Kejagung menyebut adanya transaksi tidak wajar terhadap beberapa saham antara lain milik PT Inti Agri Resources Tbk. (IIKP), PT SMR Utama Tbk. (SMRU), PT Trada Alam Minera Tbk. (TRAM), PT Eureka Prima Jakarta Tbk. (LCGP), PT Hanson International Tbk. (MYRX), PT Semen Baturaja Tbk. (SMBR), PT Bank Pembangunan Daerah Jawa Barat Tbk. (BJBR), PT PP Properti Tbk. (PPRO) serta beberapa saham lainnya yang dilakukan baik secara langsung maupun melalui manajer invesasti.
"Sehingga transaksi tersebut mengakibatkan terjadinya penurunan nilai portofolio aset investasi saham dan reksadana sehingga PT AJS mengalami kerugian," jelas Qohar.
Kerugian keuangan negara pada kasus Jiwasraya yang sudah diusut sejak sekitar 5 tahun yang lalu berdasarkan Laporan Hasil Pemeriksaan Investigatif Badan Pemeriksa Keuangan (BPK) No.06/LHP/XXI/03/2020. Audit tersebut menemukan terjadinya kerugian keuangan negara sebesar Rp16,8 triliun pada pengelolaan keuangan dan dana investasi Jiwasraya periode 2008-2018.

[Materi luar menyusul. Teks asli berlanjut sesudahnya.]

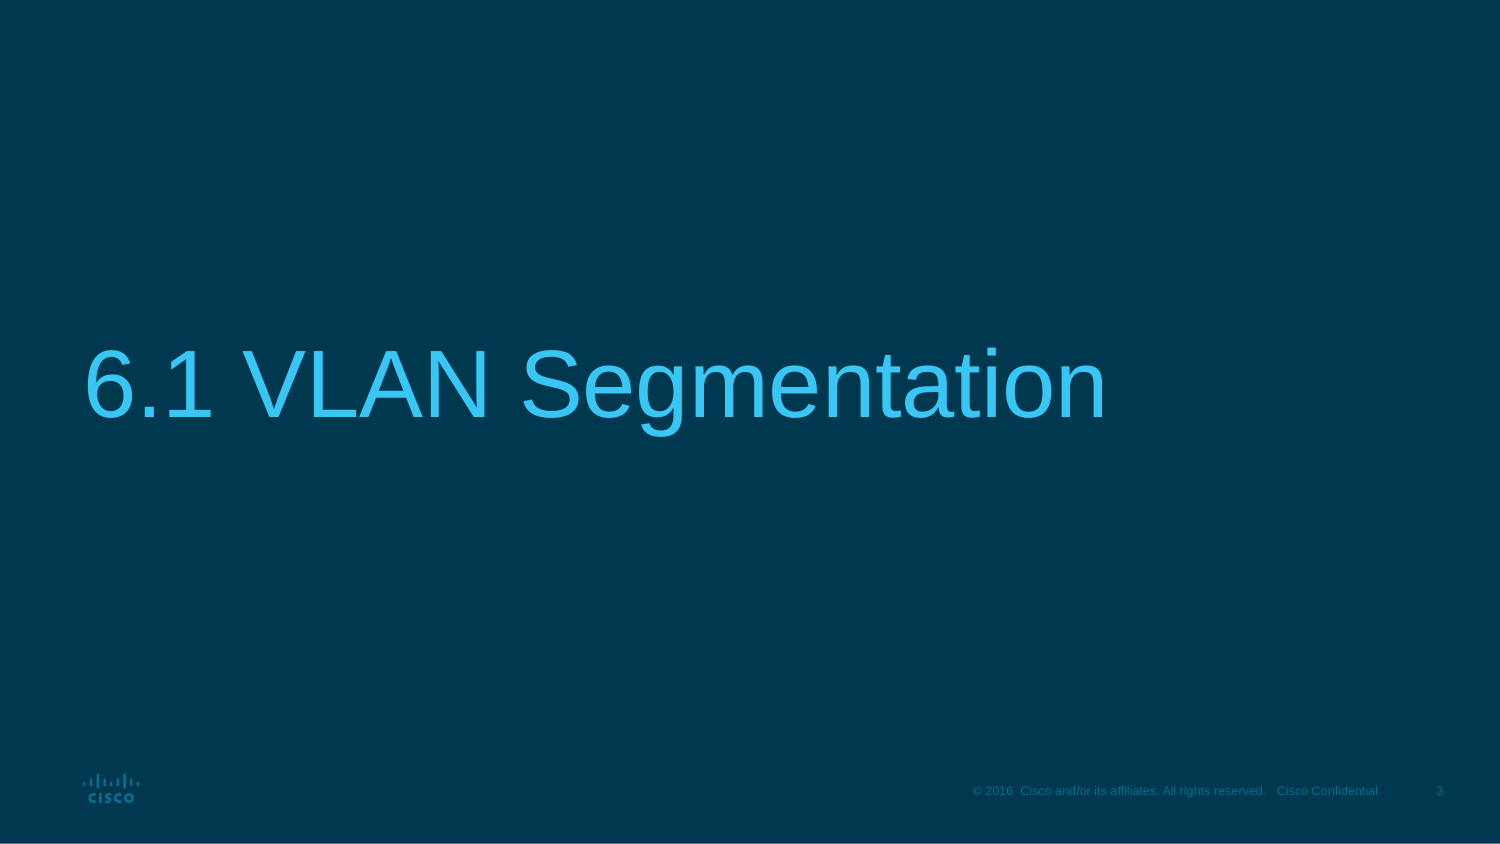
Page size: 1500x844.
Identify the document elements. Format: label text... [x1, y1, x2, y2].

title 6.1 VLAN Segmentation [68, 150, 1315, 446]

Isa bukan satu-satunya pihak yang sudah dibawa ke proses hukum atas kasus megakorupsi Jiwasraya.
Selain Hendrisman, Hary dan Syahmirwan, Korps Adhyaksa sebelumnya telah menetapkan mantan Presiden Komisaris PT Trada Alam Minera Tbk. Heru Hidayat, mantan Direktur PT Maxima Integra Joko Hartono Tirto serta mantan Direktur PT Hanson Internasional Tbk. Benny Tjokrosaputro sebagai tersangka. Keenam orang tersebut juga sudah berstatus terpidana usai sejumlah upaya banding, kasasi maupun peninjauan kembali (PK).
Kemudian, pada perjalanannya Kejagung turut menetapkan mantan Direktur Utama PT Himalaya Energi Perkasa Tbk. (HADE) Piter Rasima serta mantan pejabat Otoritas Jasa Keuangan (OJK) Fakhri Hilmi. Namun, Fakhir diketahui bebas pada tingkat kasasi di Mahkamah Aguung (MA).